→ Material supplied
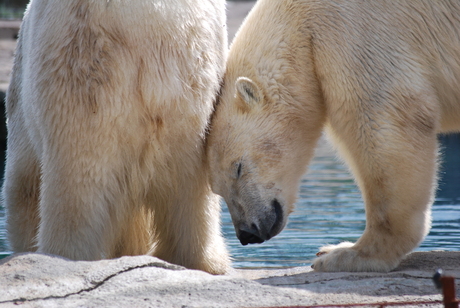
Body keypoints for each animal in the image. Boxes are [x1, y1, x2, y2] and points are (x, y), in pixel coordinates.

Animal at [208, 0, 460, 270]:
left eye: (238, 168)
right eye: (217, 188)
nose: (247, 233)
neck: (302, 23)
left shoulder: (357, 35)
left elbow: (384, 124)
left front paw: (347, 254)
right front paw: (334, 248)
...
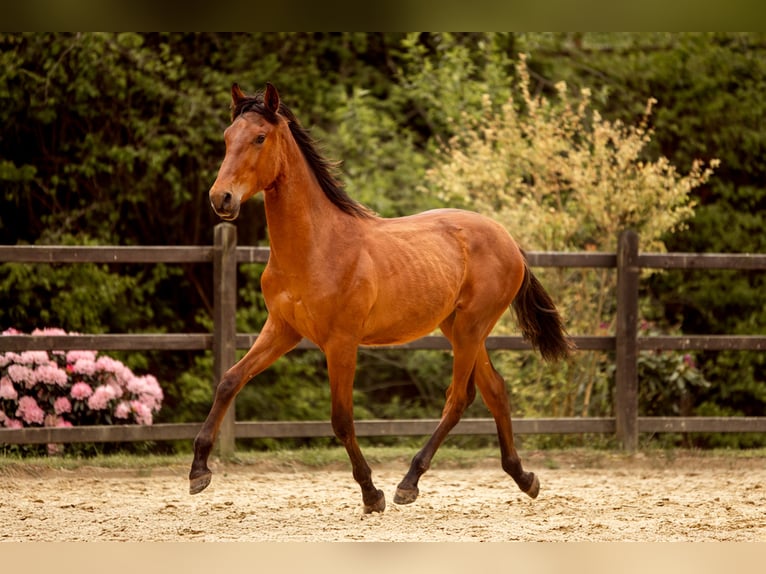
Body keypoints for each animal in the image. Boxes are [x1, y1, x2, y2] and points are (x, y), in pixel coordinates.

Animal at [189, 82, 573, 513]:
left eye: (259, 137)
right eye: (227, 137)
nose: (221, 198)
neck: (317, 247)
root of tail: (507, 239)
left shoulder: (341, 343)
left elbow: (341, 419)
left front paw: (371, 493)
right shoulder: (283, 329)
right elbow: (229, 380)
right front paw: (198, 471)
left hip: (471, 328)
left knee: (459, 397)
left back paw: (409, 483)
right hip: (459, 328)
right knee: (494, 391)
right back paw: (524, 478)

→ Action item
Your task is to transcribe, with no changes, only the lines of the listing above that lie between the line holding "left hip: (471, 328)" and the line holding "right back paw: (524, 478)", inclusive.

→ Output
left hip: (471, 328)
left knee: (459, 397)
left back paw: (409, 483)
right hip: (459, 328)
right knee: (494, 391)
right back paw: (524, 478)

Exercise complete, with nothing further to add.